VIP people are difficult to get a meeting with. So, how do you get to arrange a meeting with them? One may follow the stalking approach which Christine Comaford supports that worked for her every time. However, at the end of her post, she felt she had to ask for apology from the person she met (in her case Steve Jobs). Why? Because stalking just doesn’t feel right. And when you approach people in such ways, the problematic nature of this approach usually sticks around for quite a long time, even if the two parties grow a business or friendly relationship afterwards.
There are numerous alternative ways to approach someone famous; simple and innovative ways mostly work. If you are an entrepreneur, you should know that Mark Suster is a VIP in this ecosystem. Here is what we did do get to meet him.
Our technique was inspired by Alec Brownstein, who placed an Ad while he was looking for a new job. If you don’t have the time to go through the above post, here is a short video that explains what this guy did.
Brilliant! Think of it as waiting for the fish to come to the bait. Then, the only think you have to do is just wait (it is not unusual to forget you placed the bait out there in the first place). This is how our Ad looked like:
In our case, we got the idea a bit further by also adding a nice landing page. The landing page included a small gift: a handmade sketch of Mark Suster and looked like this:
(kudos to isketchyouridea for the handmade sketch)

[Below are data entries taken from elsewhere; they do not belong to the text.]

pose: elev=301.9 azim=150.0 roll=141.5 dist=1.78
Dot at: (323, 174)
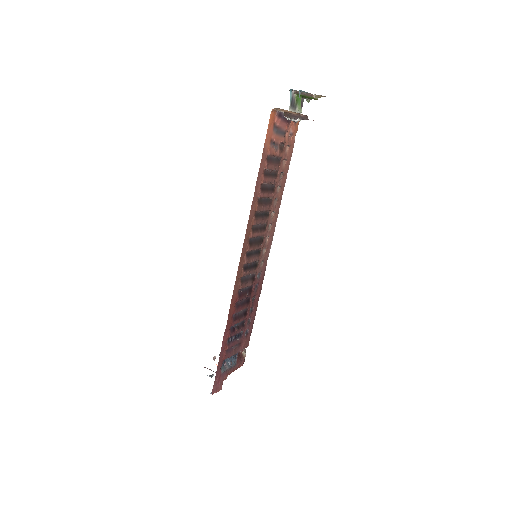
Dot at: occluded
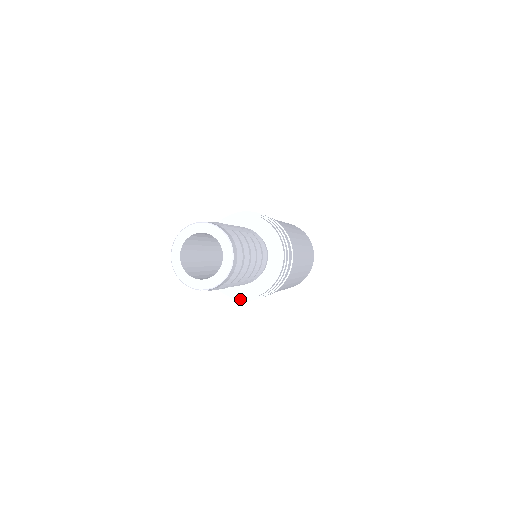
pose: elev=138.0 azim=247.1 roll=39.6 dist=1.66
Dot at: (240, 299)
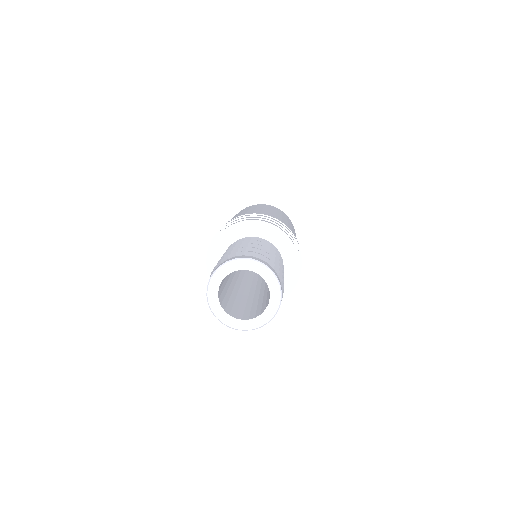
Dot at: occluded
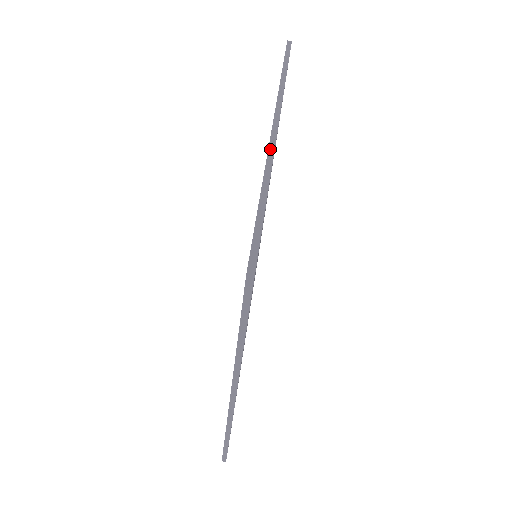
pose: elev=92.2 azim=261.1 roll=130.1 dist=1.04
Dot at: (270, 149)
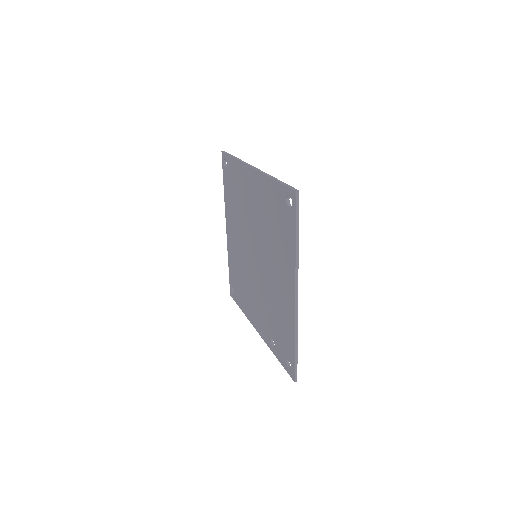
Dot at: occluded
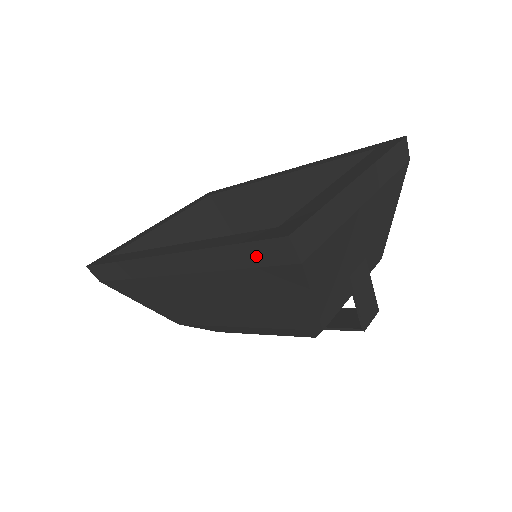
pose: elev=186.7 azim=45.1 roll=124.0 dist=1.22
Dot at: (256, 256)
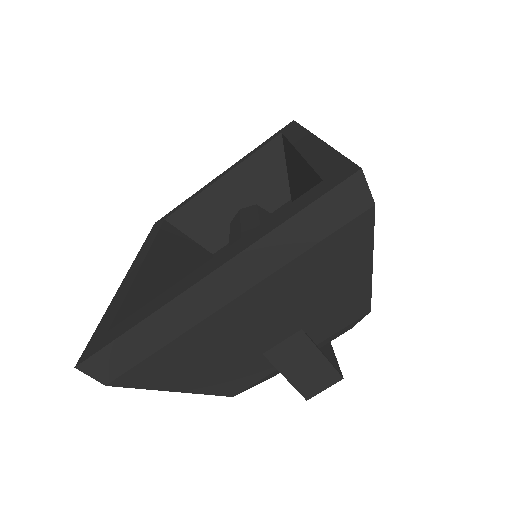
Dot at: occluded
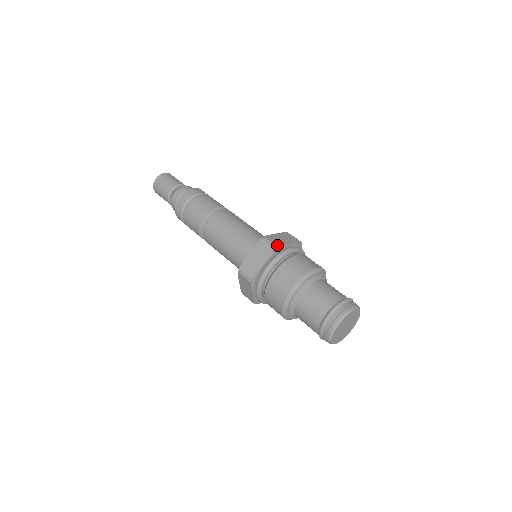
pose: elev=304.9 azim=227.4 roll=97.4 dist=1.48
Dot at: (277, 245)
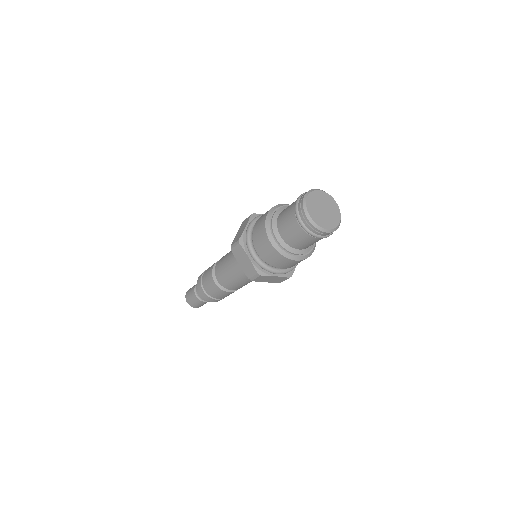
Dot at: (254, 214)
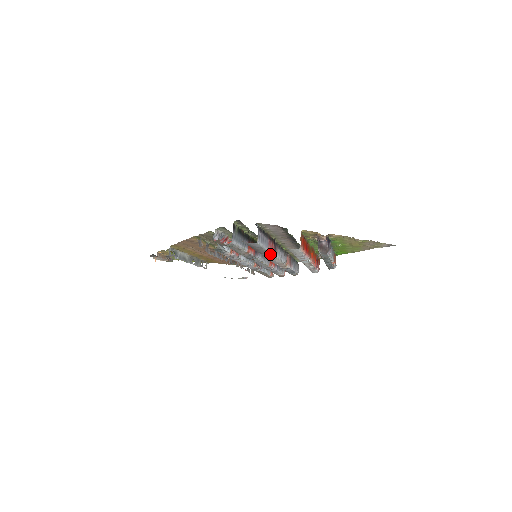
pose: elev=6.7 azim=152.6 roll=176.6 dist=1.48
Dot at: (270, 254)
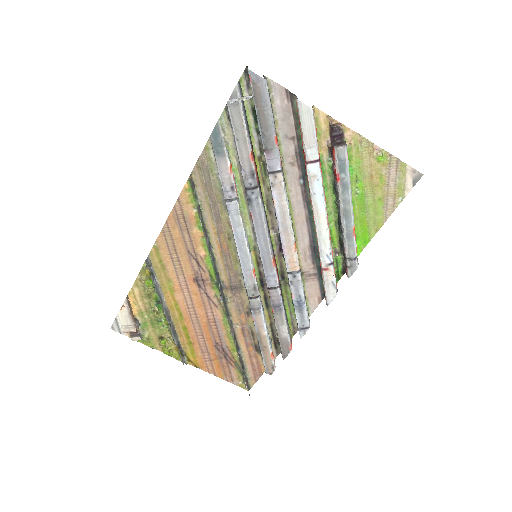
Dot at: (277, 157)
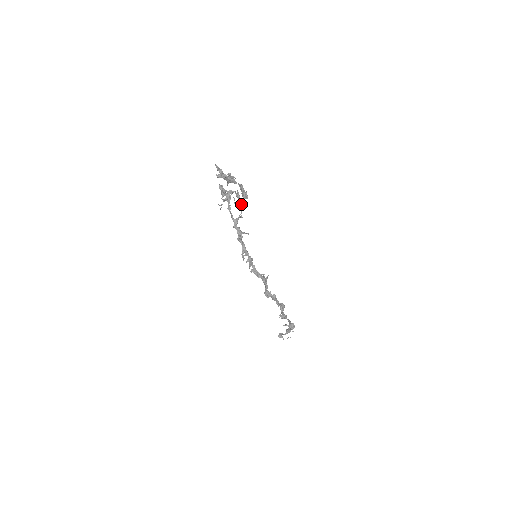
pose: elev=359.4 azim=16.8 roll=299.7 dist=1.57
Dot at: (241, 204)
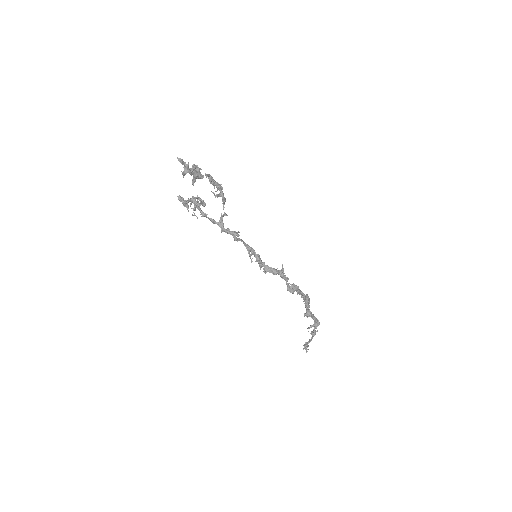
Dot at: (221, 196)
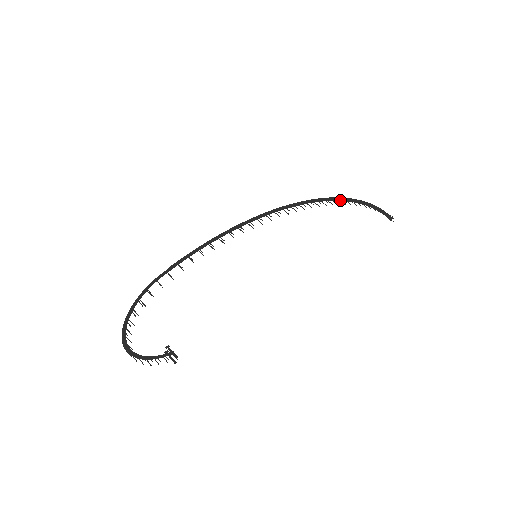
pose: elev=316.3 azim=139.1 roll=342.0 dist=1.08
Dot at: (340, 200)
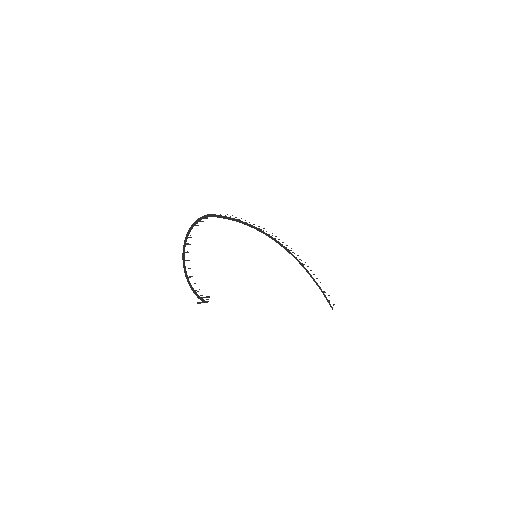
Dot at: (298, 261)
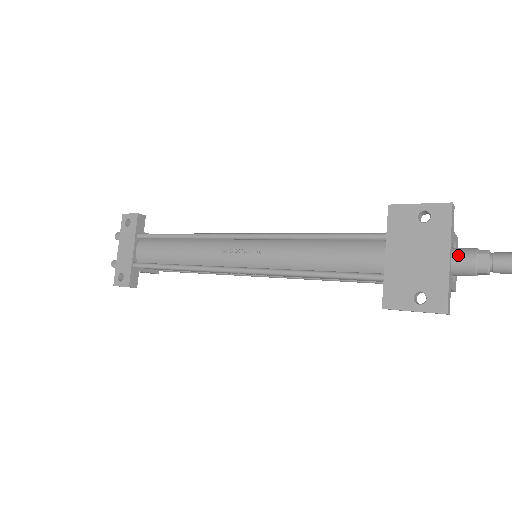
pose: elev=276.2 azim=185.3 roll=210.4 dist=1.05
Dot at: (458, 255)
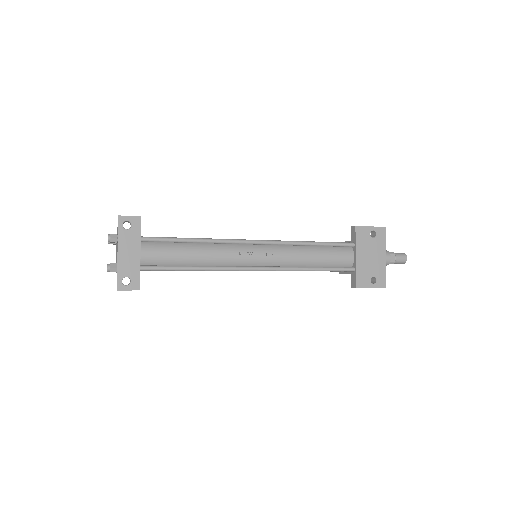
Dot at: occluded
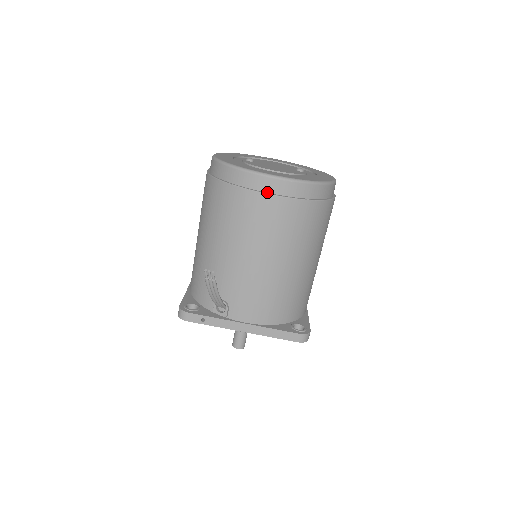
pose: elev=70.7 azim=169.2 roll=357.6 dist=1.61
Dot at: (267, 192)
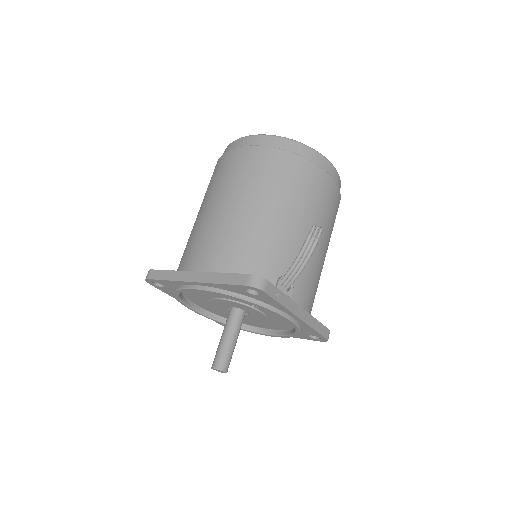
Dot at: (331, 178)
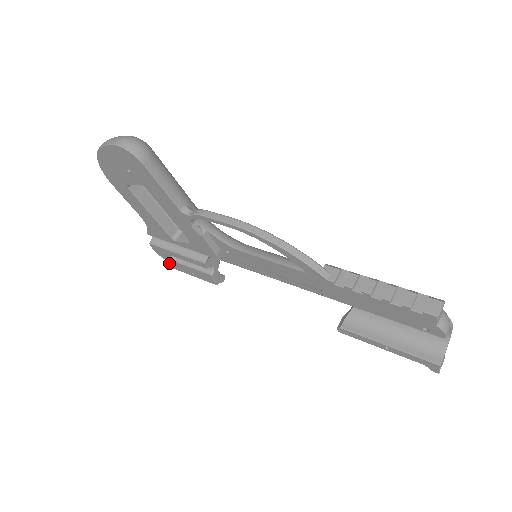
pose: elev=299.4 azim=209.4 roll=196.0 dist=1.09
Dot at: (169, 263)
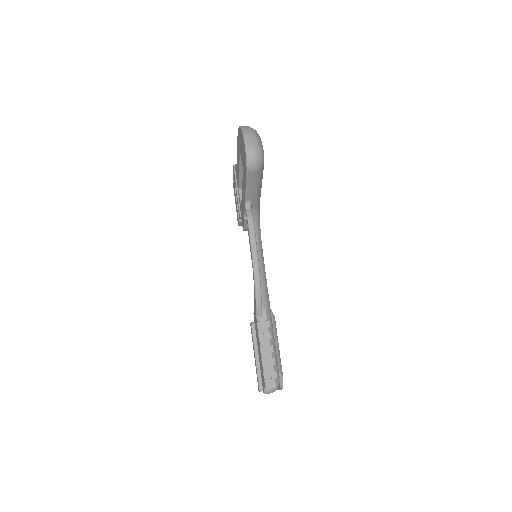
Dot at: (233, 182)
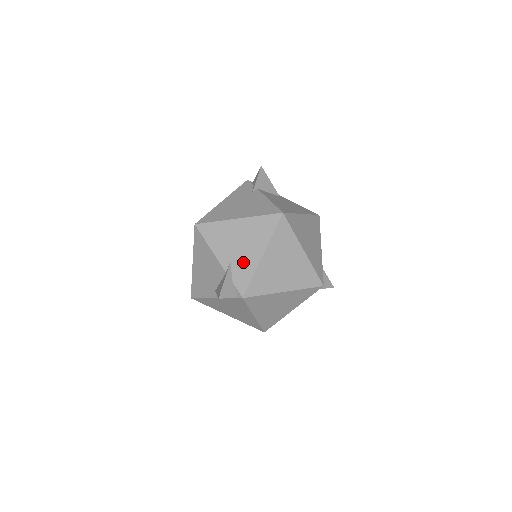
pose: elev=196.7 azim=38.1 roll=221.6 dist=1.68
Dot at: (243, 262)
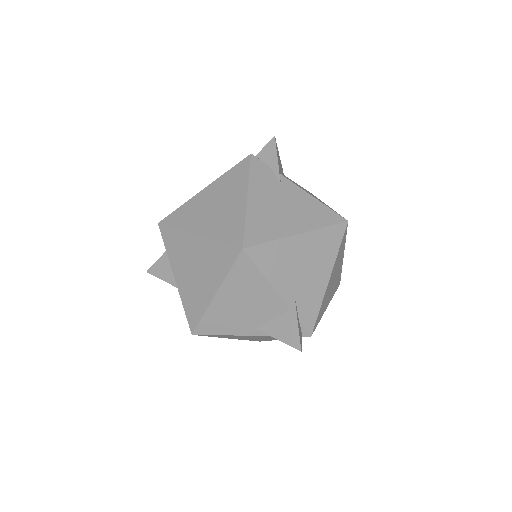
Dot at: (309, 292)
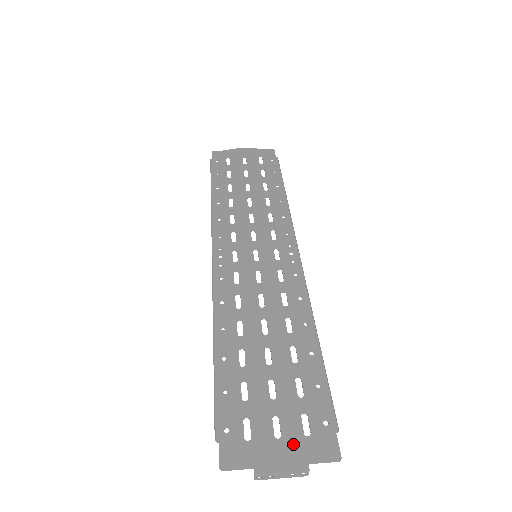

So, not only you inform someone of your presence and intentions, you do it unobtrusively (no stalking) and you also give a small personalized gift that can draw a positive reaction and a smile. Here is how Mark Suster reacted (twitter screenshot):
Great! Everything is going according to plan.
So, next step is to connect. We screwed up a bit here because we did not know how to connect. The easiest think that comes to mind is to use e-mail and that was what we did. Unfortunately, Mark Suster is known for not responding much to e-mails and we did not do our prior research on that. So, two of our e-mails and reminders went unanswered and we thought that it just did not work out. Then, after nearly 3 months, an e-mail pops in our inbox:
“Were you the team that wanted to meet?”
Wow! Mark Suster was actually looking for us in the internet. He visited our website and made the step to connect to us. We replied back and at the same day we set up a later meeting in his offices in LA. The reason he searched for us after almost 3 months is that our approach towards him made a very positive impression. One that I doubt you could have with the stalking approach.
I am not suggesting you should copy the same approach nor that you shouldn’t do so. This post is about expressing innovation in the approach procedure just as you express innovation with your startup. It is an example of thinking out-of-the-box (again, the original idea is not ours but Alec Brownstein’s) to get from point A to B.